The Secretary of State for Business, Energy and Industrial Strategy today unveiled the Industrial Strategy White Paper – and it is built around the principles of retooling the national economy for a productive, growth-oriented future, addressing the structural obstacles we face as a country and presenting a series of Grand Challenges which industry, research leaders, Government and civil society must work together to address.
What’s in the White Paper?
Some of the concepts and interventions presented in last weeks’ Budget – the commitment to uplift and extend the National Productivity Investment Fund; the increase in R&D expenditure tax credit; and the further £2.5bn fund for innovative and high-potential businesses incubated through the British Business Bank – have been given additional colour in today’s document; as has the underpinning commitment to increase investment in R&D to 2.4% of GDP and beyond over the coming decade.

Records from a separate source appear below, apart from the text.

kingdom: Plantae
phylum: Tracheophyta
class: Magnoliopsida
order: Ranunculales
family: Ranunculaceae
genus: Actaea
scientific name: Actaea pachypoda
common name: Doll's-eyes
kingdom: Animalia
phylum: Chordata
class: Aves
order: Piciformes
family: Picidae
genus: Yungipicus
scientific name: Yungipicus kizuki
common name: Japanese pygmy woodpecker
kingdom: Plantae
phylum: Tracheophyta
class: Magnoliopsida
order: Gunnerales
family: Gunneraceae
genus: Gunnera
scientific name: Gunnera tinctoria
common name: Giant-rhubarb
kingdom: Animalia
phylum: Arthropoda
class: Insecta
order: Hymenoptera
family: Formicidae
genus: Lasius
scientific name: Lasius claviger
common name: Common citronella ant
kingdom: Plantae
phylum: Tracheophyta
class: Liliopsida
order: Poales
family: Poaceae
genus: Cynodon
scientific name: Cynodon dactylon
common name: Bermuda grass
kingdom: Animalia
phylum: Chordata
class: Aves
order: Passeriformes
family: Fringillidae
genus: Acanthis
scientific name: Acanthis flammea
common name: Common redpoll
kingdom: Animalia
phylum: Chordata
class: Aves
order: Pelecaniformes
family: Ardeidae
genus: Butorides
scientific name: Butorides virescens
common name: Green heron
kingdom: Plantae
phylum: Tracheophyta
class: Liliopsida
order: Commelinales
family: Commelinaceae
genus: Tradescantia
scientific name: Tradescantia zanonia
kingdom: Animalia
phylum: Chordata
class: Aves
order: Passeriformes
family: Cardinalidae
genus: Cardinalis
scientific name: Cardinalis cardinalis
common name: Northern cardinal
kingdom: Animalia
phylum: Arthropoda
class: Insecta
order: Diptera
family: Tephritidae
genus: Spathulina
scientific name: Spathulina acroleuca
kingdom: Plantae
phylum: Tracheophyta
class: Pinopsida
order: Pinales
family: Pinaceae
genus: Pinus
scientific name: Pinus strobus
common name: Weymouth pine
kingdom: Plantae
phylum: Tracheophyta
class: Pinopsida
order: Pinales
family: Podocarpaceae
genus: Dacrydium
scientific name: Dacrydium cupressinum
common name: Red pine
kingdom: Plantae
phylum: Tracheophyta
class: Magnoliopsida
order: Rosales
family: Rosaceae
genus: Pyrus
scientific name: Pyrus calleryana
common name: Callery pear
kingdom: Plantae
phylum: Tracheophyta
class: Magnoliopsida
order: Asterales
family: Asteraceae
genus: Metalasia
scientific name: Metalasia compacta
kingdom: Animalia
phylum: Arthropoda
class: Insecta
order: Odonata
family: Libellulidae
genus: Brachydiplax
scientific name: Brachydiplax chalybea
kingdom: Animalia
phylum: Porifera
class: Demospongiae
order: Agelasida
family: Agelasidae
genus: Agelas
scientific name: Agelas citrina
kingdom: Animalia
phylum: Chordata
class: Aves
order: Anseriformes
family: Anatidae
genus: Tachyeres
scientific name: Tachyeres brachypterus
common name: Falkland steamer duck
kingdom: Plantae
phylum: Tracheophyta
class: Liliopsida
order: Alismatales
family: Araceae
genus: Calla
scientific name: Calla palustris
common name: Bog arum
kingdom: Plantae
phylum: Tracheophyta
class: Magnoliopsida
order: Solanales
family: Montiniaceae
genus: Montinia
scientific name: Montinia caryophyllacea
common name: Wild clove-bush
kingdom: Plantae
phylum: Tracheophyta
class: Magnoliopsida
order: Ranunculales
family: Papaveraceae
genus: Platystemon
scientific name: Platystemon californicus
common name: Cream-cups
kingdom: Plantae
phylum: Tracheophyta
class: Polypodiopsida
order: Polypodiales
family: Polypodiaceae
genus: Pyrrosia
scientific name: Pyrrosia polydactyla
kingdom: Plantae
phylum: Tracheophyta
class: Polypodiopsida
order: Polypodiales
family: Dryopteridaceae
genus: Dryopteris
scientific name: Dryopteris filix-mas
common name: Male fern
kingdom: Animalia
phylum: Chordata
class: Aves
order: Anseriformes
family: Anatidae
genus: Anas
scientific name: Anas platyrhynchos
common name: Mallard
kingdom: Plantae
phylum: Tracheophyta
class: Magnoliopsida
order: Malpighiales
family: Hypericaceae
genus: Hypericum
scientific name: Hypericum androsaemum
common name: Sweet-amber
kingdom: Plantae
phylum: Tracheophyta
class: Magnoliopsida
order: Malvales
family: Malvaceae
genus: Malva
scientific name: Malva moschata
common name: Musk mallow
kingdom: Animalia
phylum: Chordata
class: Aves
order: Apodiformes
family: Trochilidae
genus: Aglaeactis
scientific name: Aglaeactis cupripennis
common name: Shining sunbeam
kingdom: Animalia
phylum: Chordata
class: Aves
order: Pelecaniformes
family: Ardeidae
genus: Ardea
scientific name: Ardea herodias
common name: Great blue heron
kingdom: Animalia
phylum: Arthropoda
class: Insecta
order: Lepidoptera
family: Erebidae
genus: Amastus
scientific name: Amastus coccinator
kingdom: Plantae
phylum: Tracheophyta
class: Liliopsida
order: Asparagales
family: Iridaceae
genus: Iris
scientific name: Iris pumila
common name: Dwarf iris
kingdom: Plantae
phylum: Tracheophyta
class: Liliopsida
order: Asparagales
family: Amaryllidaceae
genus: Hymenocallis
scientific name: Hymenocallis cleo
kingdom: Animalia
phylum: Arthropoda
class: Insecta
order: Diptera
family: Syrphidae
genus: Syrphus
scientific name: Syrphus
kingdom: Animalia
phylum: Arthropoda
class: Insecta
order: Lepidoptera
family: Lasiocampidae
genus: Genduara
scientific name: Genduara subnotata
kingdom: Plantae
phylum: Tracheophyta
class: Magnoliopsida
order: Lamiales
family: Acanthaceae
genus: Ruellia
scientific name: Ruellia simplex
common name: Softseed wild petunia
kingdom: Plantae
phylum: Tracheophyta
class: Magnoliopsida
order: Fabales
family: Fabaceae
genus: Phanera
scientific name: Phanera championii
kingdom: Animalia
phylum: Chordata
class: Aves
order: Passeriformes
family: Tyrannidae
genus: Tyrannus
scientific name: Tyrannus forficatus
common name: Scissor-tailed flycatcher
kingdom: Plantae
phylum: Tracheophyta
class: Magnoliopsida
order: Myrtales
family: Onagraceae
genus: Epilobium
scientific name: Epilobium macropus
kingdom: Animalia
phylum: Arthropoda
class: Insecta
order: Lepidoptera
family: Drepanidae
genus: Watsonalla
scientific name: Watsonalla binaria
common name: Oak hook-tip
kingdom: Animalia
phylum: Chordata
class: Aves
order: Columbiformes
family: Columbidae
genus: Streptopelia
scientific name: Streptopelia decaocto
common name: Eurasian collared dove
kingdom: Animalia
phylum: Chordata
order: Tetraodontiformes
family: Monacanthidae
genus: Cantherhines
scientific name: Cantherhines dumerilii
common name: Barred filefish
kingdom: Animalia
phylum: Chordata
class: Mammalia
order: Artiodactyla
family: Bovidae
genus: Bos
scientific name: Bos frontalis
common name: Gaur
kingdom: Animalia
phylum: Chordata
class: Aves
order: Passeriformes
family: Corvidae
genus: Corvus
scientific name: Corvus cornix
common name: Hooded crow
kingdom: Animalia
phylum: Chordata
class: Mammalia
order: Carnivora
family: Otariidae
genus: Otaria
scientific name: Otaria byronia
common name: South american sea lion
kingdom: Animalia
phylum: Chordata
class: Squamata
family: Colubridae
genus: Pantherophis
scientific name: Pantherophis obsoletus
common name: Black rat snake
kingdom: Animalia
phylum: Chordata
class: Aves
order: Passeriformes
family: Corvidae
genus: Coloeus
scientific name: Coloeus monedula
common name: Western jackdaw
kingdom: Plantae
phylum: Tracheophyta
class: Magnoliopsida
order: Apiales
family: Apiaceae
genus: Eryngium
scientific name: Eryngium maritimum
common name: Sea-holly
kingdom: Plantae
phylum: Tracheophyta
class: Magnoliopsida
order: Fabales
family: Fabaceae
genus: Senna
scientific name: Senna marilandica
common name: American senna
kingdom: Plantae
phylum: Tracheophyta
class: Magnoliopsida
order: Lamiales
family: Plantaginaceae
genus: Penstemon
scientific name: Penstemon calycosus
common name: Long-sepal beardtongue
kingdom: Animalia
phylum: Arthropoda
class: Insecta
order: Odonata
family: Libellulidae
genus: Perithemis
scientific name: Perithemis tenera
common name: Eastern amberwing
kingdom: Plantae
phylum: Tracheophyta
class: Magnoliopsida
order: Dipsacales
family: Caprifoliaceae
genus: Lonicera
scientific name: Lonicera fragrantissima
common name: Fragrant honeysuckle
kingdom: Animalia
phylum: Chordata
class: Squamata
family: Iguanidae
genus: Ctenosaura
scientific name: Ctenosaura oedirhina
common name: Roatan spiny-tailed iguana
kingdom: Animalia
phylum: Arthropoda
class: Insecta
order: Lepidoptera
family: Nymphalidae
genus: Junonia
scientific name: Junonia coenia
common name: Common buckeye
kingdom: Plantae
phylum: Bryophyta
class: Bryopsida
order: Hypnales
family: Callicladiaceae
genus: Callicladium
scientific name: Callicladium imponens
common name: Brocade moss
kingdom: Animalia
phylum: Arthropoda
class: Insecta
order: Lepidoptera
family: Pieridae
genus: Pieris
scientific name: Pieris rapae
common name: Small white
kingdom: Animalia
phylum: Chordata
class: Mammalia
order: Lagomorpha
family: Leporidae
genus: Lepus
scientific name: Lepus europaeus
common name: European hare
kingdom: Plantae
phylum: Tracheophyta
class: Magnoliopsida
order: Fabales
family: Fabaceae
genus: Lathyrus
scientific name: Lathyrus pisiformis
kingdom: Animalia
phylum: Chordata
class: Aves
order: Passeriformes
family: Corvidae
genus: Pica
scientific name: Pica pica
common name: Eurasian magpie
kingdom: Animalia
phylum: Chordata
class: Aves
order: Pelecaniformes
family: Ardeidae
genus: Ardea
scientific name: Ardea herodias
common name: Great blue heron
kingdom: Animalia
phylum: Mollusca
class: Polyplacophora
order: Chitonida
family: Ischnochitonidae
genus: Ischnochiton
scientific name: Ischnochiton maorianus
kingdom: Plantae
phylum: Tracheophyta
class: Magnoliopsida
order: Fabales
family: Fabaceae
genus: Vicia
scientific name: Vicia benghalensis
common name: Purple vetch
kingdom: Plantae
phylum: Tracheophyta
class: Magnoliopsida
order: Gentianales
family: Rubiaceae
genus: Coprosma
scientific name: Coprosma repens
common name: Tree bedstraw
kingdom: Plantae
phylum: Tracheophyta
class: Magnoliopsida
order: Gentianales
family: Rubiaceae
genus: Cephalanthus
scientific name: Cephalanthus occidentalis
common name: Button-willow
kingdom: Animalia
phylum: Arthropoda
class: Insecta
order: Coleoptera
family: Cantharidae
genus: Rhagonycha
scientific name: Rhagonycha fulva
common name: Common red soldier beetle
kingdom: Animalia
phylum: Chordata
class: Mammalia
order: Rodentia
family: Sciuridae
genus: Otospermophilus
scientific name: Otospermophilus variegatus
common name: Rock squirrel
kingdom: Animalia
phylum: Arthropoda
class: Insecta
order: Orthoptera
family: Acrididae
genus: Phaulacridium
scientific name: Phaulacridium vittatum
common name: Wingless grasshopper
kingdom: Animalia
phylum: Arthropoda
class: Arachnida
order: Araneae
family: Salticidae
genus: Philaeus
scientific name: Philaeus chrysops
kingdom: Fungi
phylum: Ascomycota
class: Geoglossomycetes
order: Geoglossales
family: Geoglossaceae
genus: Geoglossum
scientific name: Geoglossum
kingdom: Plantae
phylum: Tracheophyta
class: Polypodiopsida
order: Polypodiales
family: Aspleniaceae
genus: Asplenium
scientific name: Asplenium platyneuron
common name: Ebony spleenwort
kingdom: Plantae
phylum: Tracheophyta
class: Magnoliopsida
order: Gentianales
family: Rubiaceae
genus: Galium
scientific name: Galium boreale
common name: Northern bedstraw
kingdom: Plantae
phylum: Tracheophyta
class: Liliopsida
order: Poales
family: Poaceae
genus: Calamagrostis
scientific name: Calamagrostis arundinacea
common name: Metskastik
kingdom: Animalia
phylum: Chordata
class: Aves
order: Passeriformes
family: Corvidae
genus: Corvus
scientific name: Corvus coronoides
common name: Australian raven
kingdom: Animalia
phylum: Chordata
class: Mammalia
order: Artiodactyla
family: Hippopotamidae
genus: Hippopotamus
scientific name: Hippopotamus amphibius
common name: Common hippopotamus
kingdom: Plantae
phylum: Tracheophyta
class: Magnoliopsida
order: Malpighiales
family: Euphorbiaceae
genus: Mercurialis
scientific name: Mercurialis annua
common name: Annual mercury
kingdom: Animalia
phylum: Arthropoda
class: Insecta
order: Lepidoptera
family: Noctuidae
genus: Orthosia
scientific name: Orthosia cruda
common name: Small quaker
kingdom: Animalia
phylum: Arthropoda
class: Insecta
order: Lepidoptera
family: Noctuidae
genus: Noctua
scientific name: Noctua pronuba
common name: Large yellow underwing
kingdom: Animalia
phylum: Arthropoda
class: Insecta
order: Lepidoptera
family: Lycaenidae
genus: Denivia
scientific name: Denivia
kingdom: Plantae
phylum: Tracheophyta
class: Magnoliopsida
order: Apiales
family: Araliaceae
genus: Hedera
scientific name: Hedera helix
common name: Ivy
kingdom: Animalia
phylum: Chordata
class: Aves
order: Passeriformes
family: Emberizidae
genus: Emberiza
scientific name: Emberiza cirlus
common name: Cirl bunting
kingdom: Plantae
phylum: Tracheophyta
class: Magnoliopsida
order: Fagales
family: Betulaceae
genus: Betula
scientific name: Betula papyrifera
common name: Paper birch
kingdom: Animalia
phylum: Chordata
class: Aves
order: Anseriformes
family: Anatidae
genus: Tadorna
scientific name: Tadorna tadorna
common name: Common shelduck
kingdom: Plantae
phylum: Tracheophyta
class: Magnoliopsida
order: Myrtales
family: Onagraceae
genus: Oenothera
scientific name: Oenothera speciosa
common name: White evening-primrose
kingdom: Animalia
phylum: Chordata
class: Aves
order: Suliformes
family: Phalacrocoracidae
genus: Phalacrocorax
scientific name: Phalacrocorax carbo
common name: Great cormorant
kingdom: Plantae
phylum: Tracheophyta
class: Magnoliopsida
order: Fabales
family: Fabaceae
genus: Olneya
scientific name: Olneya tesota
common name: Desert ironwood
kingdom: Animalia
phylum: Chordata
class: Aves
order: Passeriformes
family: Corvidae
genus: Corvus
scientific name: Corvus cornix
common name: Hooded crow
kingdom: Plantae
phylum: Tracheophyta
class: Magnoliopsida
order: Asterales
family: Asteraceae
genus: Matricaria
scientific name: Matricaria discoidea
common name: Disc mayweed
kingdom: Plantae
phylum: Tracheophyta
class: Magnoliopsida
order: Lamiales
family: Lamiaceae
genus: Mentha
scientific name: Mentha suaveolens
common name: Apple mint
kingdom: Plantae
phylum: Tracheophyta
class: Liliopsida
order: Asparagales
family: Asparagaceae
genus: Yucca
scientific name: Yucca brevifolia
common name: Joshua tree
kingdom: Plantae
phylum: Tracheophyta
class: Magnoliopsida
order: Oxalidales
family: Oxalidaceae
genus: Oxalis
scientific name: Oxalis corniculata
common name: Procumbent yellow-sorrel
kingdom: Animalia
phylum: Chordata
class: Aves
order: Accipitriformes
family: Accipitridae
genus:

But across the five foundations of productivity widely trailed before the Strategy’s publication – ideas, people, infrastructure, business environment and place – there are multiple new interventions of relevance to the Hub and its stakeholders, and we plan to engage closely with Government and others to breathe life into the Strategy’s bold ambition to make the UK the most innovative nation in the world by 2030. And the new programme of Grand Challenges in artificial intelligence, clean growth, the future of mobility and our aging society bring national priorities into sharp relief.
Challenge Funds and Strategic Priorities
New investment in the Industrial Strategy Challenge Fund, with an additional £725m to capture the value of innovation; a new competitive Strategic Priorities Fund, to support innovative R&D otherwise at risk of being missed; additional grant funding for Innovate UK; and a competitive ‘Strength in Places’ fund, building on evidence emerging from the Science and Innovation Audits; and the £1.7bn ‘Transforming Cities’ Fund, building the physical connections that can help to diffuse the outputs of growth.
Each measure represents Government, and willing actors in the ecosystem, seeking to address the issues we all face: the need to rebalance the economy and address underperformance in disadvantaged areas; the challenge of comparative low productivity per hour worked; and the new economic reality emerging post-Brexit. And sector deals in construction, life sciences, AI and automotive industries represent an opportunity for players to congregate around some of the emergent opportunities which will help us build a resilient economy for the future.
The Hub and the White Paper
Through the Science and Innovation Audits as referenced above – and the primacy of Local Enterprise Partnerships in developing local industrial strategies, in areas without a Mayoral presence – we also see here the increasing prominence of local actors in leading the way on growth and productivity, using the tools and information available at their fingertips – tools and information the Hub seeks to enhance and augment.
These are all encouraging interventions but they will need the commitment of industry, local partners and national agencies to lead the way. The Hub will explore the Industrial Strategy – its opportunities, challenges and ambitions – in more detail over the coming weeks, with commentary and expanded reflections on individual themes and interventions to follow soon.